Requirement A » List every song title named in the album review below.
Requirement B » In the album review below, who plays the violin solo on "Cups and Wands"?
Requirement C » Shorten the paragraph of the album review below that begins "`Long Dark Century' is another gloomy highlight" and keep its main facts.
━━ Document section
Beginning with the striking lyric `Where the road drops to a cliff, I stand at the beginning and the end...', `From Zero To Infinity' swirls with sprawling feedback, delicate harp from Jesse Sparhawk, cello and violin, with Margaret's hypnotic, almost chanted vocals. They take on a dreamy stream-of-consciousness quality, while the music drifts through middle-eastern tones in the second half with bubbling guitar distortion and urgent drumming.

I can't express the effect `The Poisoner' has had on me since I acquired this album. Possibly one of the best pieces of music I've heard in years, it brings me to tears with the combination of sad lyrics and troubled vocals. Beginning with a ghostly wall of gentle feedback before sumptuous harp and Margaret's haunting voice enter, this is an incredibly somber medieval dark folk ballad.

`Little did I know then, what I know now to be the truth, that inside these stone walls, lay my past and my future. That's when the poison is discovered, while your tracks they lay uncovered, then they will know that my poisoner was you...my past and future.'

The violin, cello, and Jim Ayre's grinding electric guitar noise creates a grey and maddening tension. The track is the absolute highlight of the album, and I encourage listeners to go online and watch the exquisite music video for it as well. One listen to it should guarantee you'll want to snap up the album straight away.

`Pentacle' has stunning violin and moody acoustic guitar alongside Margaret's sighing vocals. There's some richly detailed lyrics, and the electric guitar is not unlike some parts of King Crimson's `Islands'. That band will play an influence on this album later on too.

`Long Dark Century' is another gloomy highlight. A doomy folk ballad with very strong bleak lyrics that demand to be carefully listened to. There's a very oppressive repeated line `All is silence' that really weighs down on the listener too. Swamped in long sections of grand accordion, cello and harp orchestration that enhances the subject of the dark lyrics, this track reminds how even the unhappiest music can be the most beautiful. By the end, it somehow even manages to be oddly uplifting.

`Cave of Swords' is a maddening instrumental that switches back and forth between a sinister medieval violin, dirty cello and a droning funeral trumpet. Very jarring, but also highly fascinating. Along with some harsh electronic effects and rumbling bass, the pace quickens in the final minute as the music turns even more unnerving.

`It's suffocating!' cries Margaret over and over throughout the frantic cello dirge `Cups and Wands'. Words like that really sum up the sound and mood of much of this album. A grand and grim violin solo by James Wolf sounding like gloom-masters My Dying Bride weaves through a thunderstorm of heavy feedback and aggressive drumming that stomps down on the listener. A short but very effective and emotional track.

The majestic and grand violin and distortion epic `The Eye of the Queen' has that ever- present doomy and gritty tone, with the repeated lyric `You're cast in stone' continuing the mood that pervades so much of this album. Lovely gentle feedback guitar solo in the outro too.
━━━━
━━ Information supplied
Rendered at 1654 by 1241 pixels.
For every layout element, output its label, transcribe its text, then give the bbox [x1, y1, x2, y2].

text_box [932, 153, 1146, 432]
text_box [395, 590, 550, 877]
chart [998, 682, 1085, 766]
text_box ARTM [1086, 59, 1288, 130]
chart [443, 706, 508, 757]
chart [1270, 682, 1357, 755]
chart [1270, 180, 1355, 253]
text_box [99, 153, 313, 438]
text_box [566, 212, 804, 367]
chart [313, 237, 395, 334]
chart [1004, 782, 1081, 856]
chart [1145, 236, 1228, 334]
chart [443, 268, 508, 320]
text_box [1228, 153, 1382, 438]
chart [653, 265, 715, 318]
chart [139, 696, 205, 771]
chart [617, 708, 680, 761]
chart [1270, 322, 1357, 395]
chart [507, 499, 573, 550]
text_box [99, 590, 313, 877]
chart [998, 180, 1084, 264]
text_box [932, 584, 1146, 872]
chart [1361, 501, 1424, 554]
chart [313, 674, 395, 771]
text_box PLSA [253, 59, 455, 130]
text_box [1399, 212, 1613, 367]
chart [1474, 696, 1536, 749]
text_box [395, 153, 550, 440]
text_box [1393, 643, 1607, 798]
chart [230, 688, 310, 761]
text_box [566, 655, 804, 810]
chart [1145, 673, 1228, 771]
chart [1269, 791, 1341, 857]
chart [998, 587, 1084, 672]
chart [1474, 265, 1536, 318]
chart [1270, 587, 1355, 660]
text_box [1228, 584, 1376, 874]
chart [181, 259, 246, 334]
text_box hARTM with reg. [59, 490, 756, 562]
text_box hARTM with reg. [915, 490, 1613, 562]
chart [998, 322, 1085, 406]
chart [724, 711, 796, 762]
━━━━
━━ Information supplied
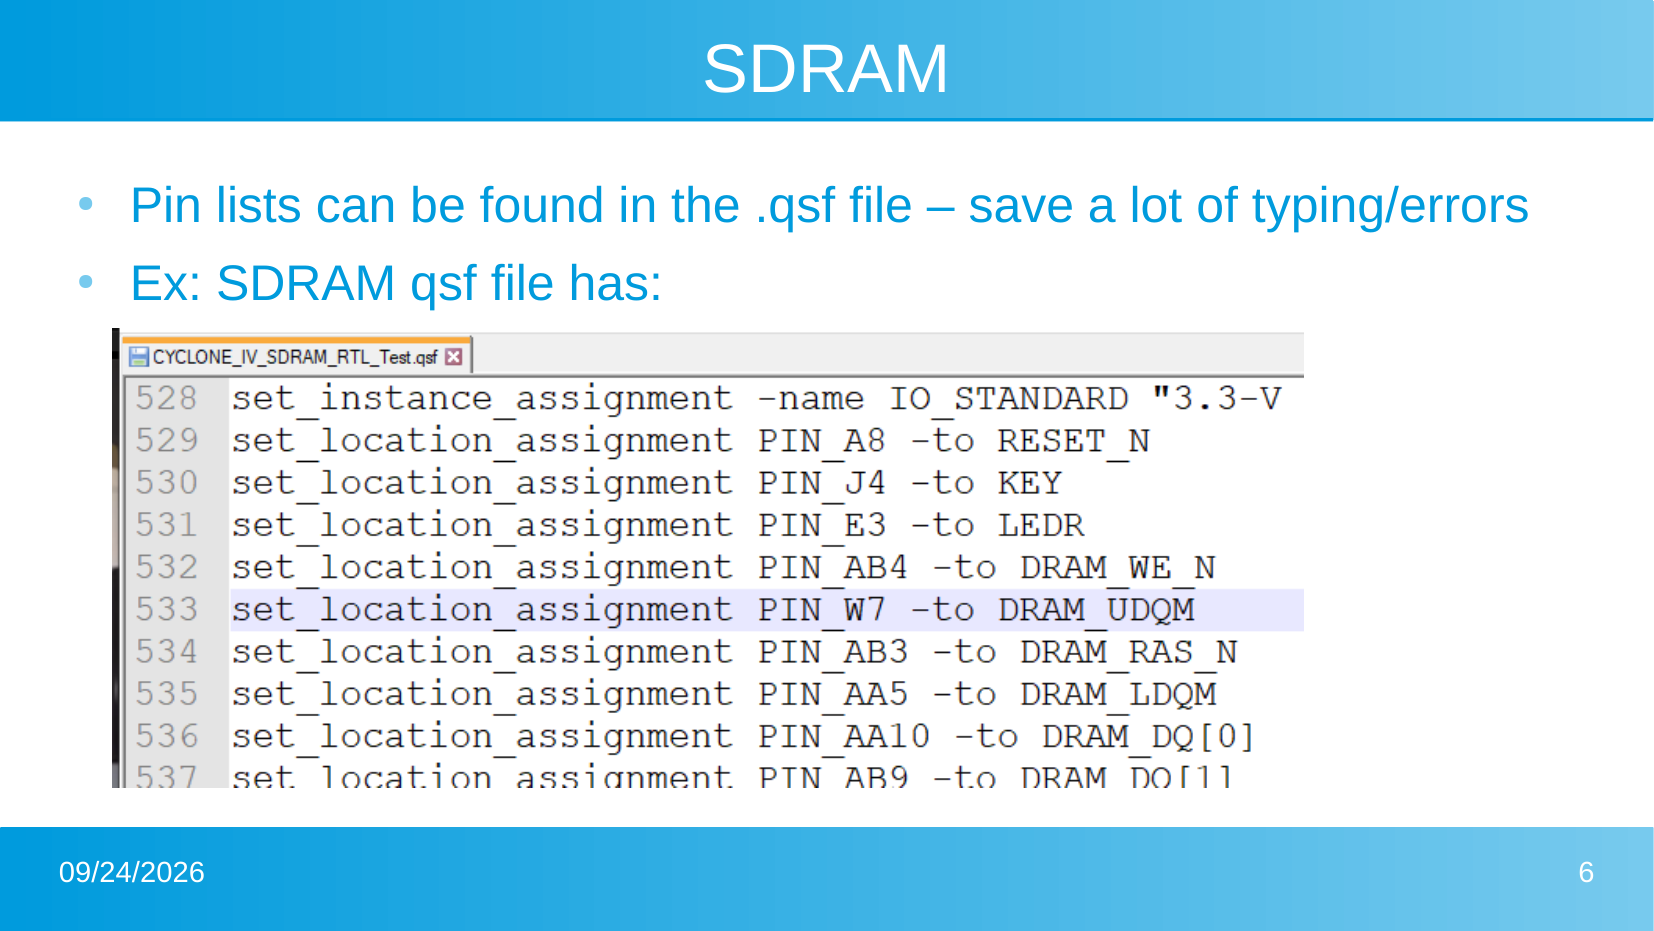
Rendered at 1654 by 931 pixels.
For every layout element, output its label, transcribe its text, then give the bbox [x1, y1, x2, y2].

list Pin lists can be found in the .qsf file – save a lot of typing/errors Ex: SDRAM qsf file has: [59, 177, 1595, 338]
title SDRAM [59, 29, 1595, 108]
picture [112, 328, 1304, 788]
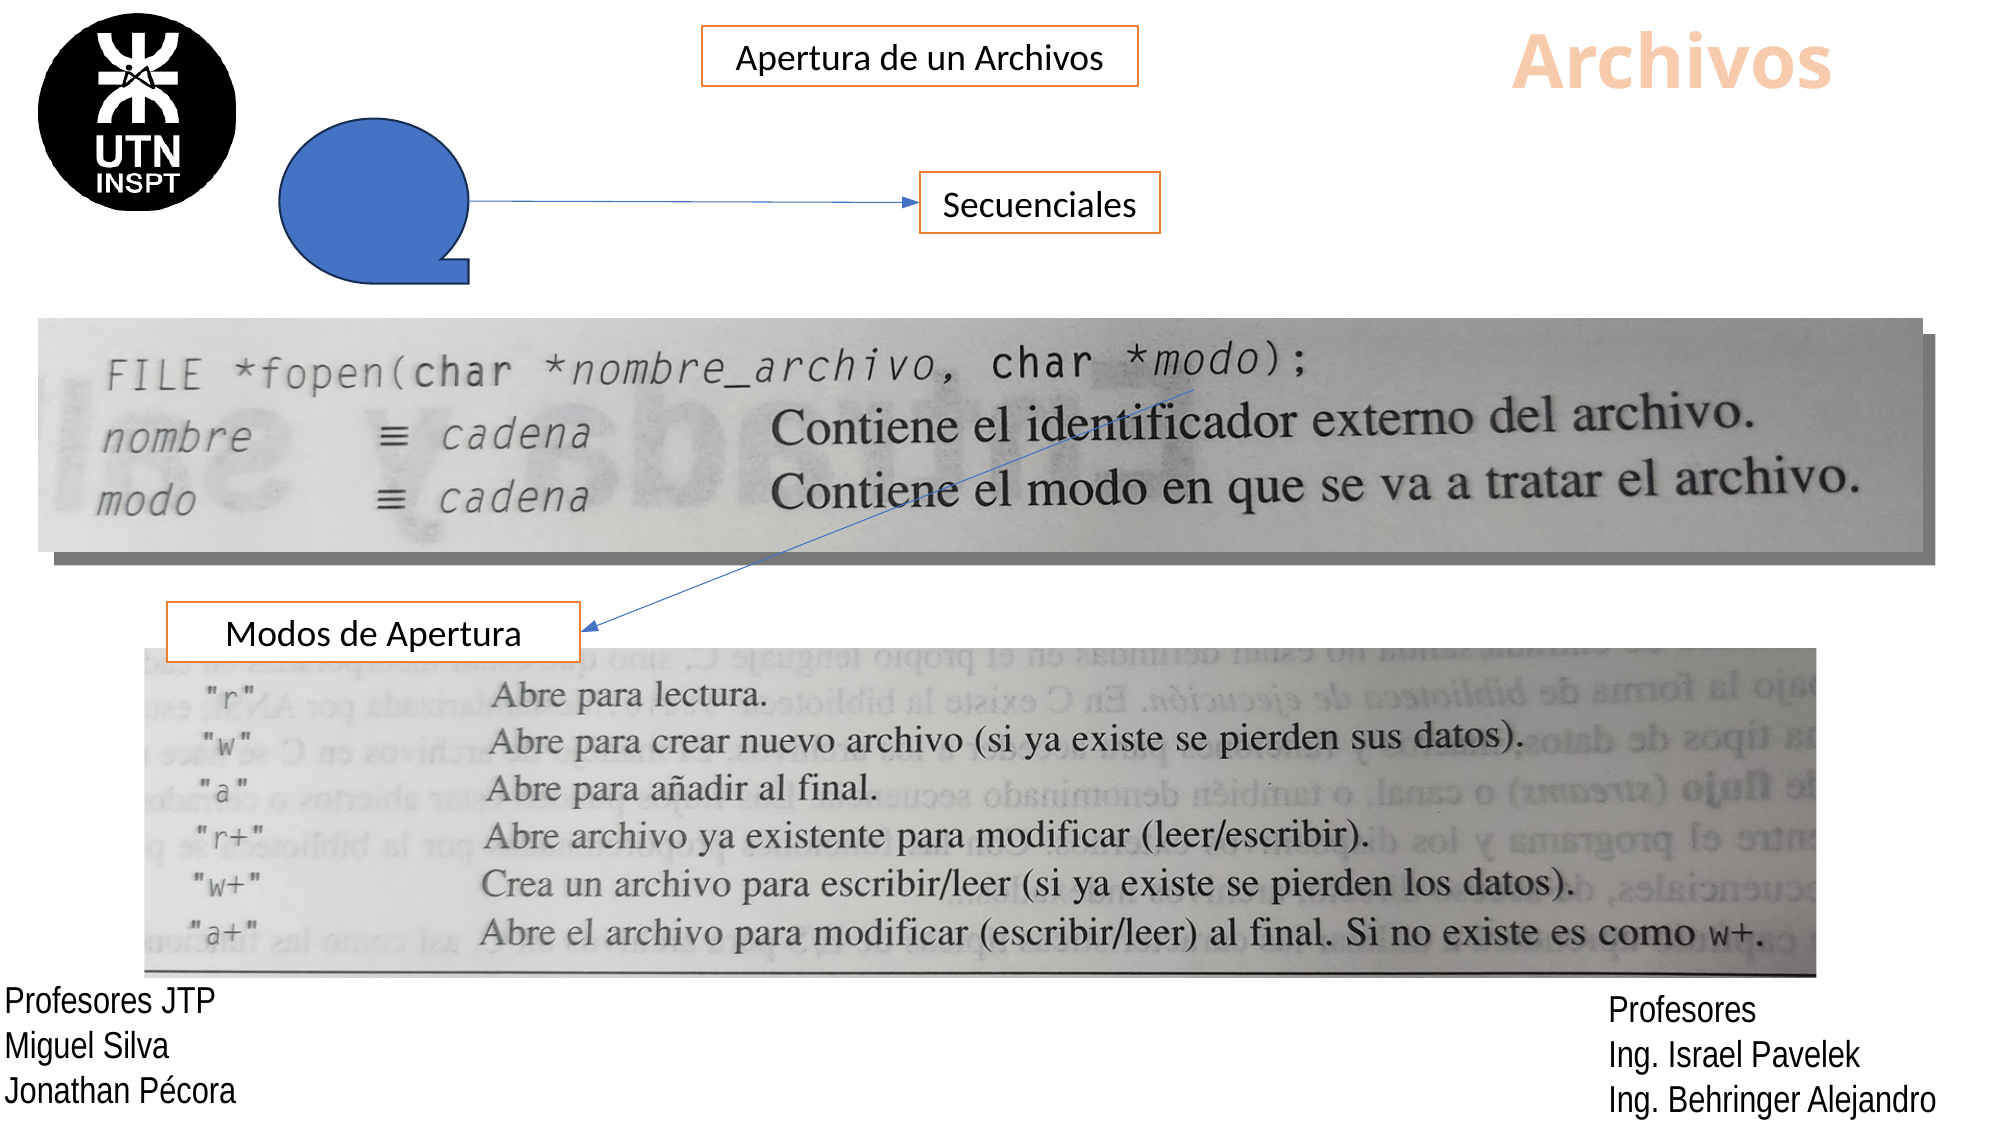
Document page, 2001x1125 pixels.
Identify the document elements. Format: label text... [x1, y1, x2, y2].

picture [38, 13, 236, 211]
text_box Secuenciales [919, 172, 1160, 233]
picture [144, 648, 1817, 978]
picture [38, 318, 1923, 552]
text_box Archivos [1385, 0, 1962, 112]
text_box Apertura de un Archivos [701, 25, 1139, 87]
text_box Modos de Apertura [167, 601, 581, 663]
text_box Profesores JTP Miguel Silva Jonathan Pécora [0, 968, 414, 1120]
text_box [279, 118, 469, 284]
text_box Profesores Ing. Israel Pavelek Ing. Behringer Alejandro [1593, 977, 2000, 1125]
━━━━
━━ Information supplied
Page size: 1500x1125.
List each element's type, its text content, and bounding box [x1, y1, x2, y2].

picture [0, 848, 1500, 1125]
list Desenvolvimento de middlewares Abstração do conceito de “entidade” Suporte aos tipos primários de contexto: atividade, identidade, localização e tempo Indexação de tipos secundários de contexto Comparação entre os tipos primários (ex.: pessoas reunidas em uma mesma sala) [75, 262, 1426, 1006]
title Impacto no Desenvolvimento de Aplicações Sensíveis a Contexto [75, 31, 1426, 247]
━━━━
Exercise answer A »
- From Zero To Infinity
- The Poisoner
- Pentacle
- Long Dark Century
- Cave of Swords
- Cups and Wands
- The Eye of the Queen

Exercise answer B » James Wolf

Exercise answer C » "Long Dark Century" is another gloomy highlight: a doomy folk ballad with bleak lyrics that deserve careful listening and an oppressive repeated line, "All is silence." Long stretches of accordion, cello and harp deepen the dark mood. The track shows how the unhappiest music can be the most beautiful, and by the end it even feels oddly uplifting.